Специалисты по кибербезопасности фиксируют изменение подхода к распространению вредоносных программ в Android-среде. Как сообщается в отчёте компании ThreatFabric, опубликованном на прошлой неделе, всё больше дропперов — приложений, маскирующихся под официальные инструменты — начали использоваться не только для доставки банковских троянов, но и для распространения более простых вредоносов, таких как шпионские модули и программы, крадущие SMS.
По данным ThreatFabric, активность новых вредоносных кампаний особенно проявляется в Индии и других азиатских странах. Злоумышленники используют поддельные приложения, выдаваемые за банковские или правительственные, чтобы заразить устройства пользователей. В компании уточнили, что переход к использованию дропперов с лёгкими вредоносными модулями стал ответом на недавние изменения в системе безопасности Android, тестируемые Google в ряде стран — в частности, в Сингапуре, Таиланде, Бразилии и Индии.
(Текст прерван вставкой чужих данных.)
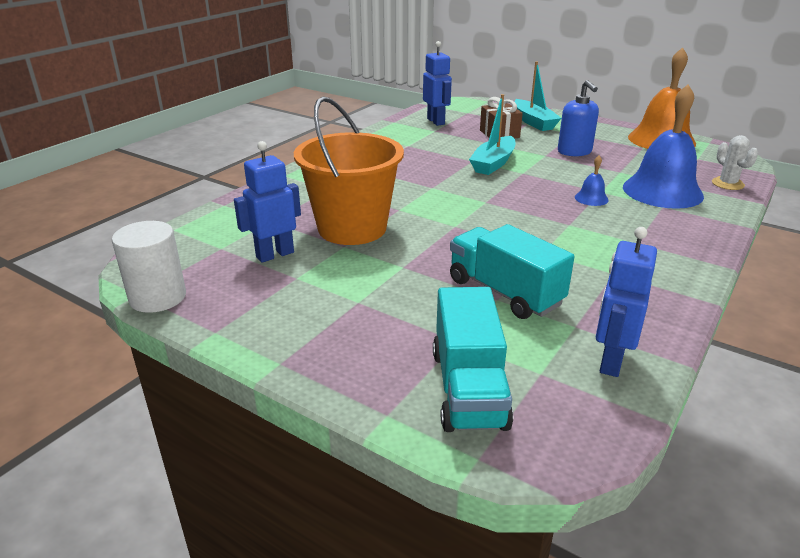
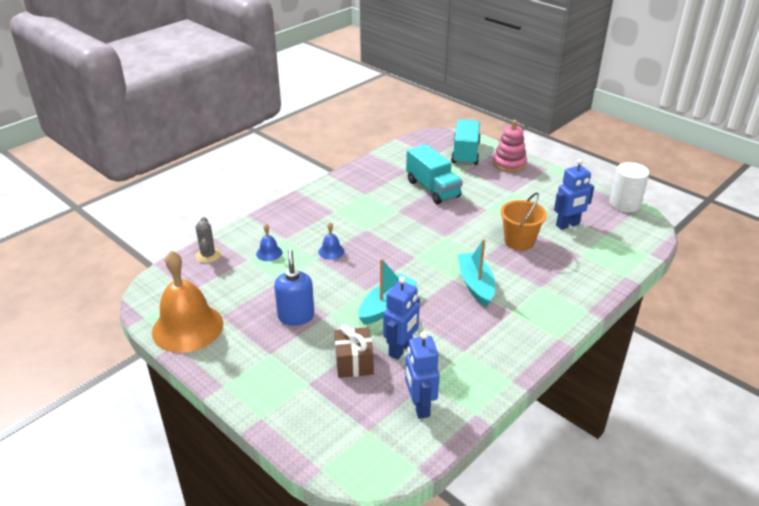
camera: 170 degrees left, 5 degrees up
orange bucket [294,96,404,245] -> orange bucket [500,192,547,251], size x0.61
turquoise boat [514,61,561,131] -> turquoise boat moved to [458,239,496,307]
blue robot [596,227,657,377] -> blue robot moved to [383,276,420,360]
blue bell [623,85,704,209] -> blue bell [256,224,282,261], size x0.42
white cactus [712,135,758,190] -> grey cactus [195,217,221,263]
none -> pink stacking toy [493,120,527,172]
Google начала ограничивать установку программ, которые запрашивают доступ к опасным функциям — например, к SMS или службам специальных возможностей, которые часто используются для получения контроля над устройством. Эти меры уже привели к снижению количества случаев установки вредоносных приложений напрямую через Play Market.
Тем не менее, как заявили в ThreatFabric, злоумышленники адаптируются. Новые дропперы создаются с учётом пилотных ограничений Google — они выглядят как безобидные экраны обновлений и не просят подозрительных разрешений до тех пор, пока пользователь не активирует скрытую функциональность вручную. Основная вредоносная нагрузка доставляется либо с внешнего сервера, либо распаковывается после нажатия на кнопку «Обновить».
Даже несмотря на предупреждения от Google Play Protect, многие пользователи продолжают устанавливать подобные приложения, что позволяет вредоносному ПО обойти встроенную защиту. В ThreatFabric подчёркивают, что Play Protect не способен полностью блокировать угрозу, если пользователь сам подтверждает установку сомнительного приложения, игнорируя предупреждение.
Один из таких дропперов — RewardDropMiner. Ранее он сочетал функции скрытого шпионского ПО и криптомайнера Monero, запуск которого мог производиться удалённо. Сейчас вредоносное ПО избавилось от функций майнинга, но продолжает использоваться для скрытой доставки других опасных компонентов.